Update on three "poverty" companies

Credit Corp Group (ASX:CCP)
The AGM came and went. I was expecting a profit upgrade, but it didn't eventuate. However the guidance for PDL purchases in FY13 was upgraded to $70m - $90m (previously $50m - $70m). While conditions are tough with PDL prices at elevated levels, the collections run rate for the the first 4 months of the financial year is at record levels. And the US debt collection business and consumer lending business are due to contribute earnings in FY14. Though still one of my largest holdings, I've since sold a portion hoping to get back in at a lower price - an opportunity that perhaps already came and went...

After the market close on Friday, a time traditionally for bad news, the company again updated FY13 PDL purchasing by $35m to the range of $105m - $130m as well as a once-off $2m NPAT increase. Again upside surprise and along with the impeding profitability of the US and consumer operations, FY14-15 are now looking increasingly strong.

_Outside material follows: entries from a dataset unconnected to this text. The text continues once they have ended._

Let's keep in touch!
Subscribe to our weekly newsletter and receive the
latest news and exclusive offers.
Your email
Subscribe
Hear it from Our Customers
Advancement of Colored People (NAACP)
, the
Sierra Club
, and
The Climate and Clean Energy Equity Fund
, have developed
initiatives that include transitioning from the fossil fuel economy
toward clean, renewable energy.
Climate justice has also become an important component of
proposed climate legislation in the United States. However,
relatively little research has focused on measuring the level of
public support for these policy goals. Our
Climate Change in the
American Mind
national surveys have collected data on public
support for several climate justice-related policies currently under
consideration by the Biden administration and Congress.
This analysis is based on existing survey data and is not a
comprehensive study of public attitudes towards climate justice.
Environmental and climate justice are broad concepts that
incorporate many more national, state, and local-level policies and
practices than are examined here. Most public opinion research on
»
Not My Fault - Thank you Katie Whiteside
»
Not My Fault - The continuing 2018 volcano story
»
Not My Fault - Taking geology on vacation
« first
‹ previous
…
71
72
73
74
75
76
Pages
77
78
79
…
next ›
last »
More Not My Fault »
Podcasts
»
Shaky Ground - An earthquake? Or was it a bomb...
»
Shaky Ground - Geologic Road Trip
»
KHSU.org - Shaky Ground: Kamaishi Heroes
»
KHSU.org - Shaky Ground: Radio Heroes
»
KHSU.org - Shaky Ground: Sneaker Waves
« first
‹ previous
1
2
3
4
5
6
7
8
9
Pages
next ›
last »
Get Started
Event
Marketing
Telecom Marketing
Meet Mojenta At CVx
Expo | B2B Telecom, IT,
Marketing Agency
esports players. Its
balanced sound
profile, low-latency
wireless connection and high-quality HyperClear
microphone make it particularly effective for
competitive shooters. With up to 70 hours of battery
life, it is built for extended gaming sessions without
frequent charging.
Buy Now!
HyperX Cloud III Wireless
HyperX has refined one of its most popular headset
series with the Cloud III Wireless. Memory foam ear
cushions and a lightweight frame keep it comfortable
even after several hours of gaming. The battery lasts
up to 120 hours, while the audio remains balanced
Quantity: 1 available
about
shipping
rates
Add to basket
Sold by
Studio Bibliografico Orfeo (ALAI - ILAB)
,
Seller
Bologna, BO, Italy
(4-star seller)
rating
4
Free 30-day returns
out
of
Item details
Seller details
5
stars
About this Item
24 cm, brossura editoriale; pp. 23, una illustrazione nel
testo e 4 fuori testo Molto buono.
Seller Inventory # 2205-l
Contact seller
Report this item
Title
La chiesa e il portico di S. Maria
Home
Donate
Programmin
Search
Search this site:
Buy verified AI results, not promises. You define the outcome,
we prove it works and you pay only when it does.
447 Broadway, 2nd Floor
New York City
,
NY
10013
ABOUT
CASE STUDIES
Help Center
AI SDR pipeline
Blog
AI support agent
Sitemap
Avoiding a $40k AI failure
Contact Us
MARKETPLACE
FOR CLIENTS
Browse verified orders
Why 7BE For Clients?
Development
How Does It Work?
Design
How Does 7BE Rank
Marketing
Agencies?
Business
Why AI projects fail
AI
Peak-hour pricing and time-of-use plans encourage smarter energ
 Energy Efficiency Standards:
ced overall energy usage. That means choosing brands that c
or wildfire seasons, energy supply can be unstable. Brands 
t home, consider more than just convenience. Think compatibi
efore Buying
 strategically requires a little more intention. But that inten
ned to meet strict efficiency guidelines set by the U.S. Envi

You can do much worse than buying stock in a company with good ROE, minimal debt, highly cashflow positive and with a history of upside surprise.

CCP is current trading at $8.10.

Cash Converters Limited (ASX:CCV)

The 20/4 payday loan bill has passed and will take affect in July 2013. The company states that this will have minimal profit impact and "more than offset by volume growth". With this large distraction behind them, management can continue focusing on growing the company.

The company is establishing new corporate stores and expanding the personal loans business with haste. The growth in the UK and margin improvements have happening so quickly that it may have taken some by surprise. Outlook looks strong. With the recent capital raising at 85c, the kitty is flush with funds for continued expansion.

CCV is current trading at $1.125.

Thorn Group (ASX:TGA)
Half yearly report was out late November for the 6 months ending 30th September. All divisions growing well but a once off GST expense pushed NPAT down slightly past a flat result.

The rental business has reached maturity and will be stagnant into the foreseeable future. Furniture is growing strongly but is largely offset by the falls in computing and TVs. NCML (debt collections), was a bad acquisition no matter how you look at it, and one feels management would just be happy managing profitability going forward. Cashfirst (personal loans) and especially Thorn Equipment Finance (TEF) are drivers for the future and growing rapidly. As stated a few times in the half yearly presentation, its transformation into a financial services company will see management taking on more balance sheet leverage.

Thorn Group is now reasonably priced. As I see Credit Corp and Cash Converters to be better plays, I've since sold my holding in TGA.

TGA is currently trading at $1.99 - went ex-div on Thursday just past.

Disclosure: At the time of publishing, I own shares in CCP and CCV.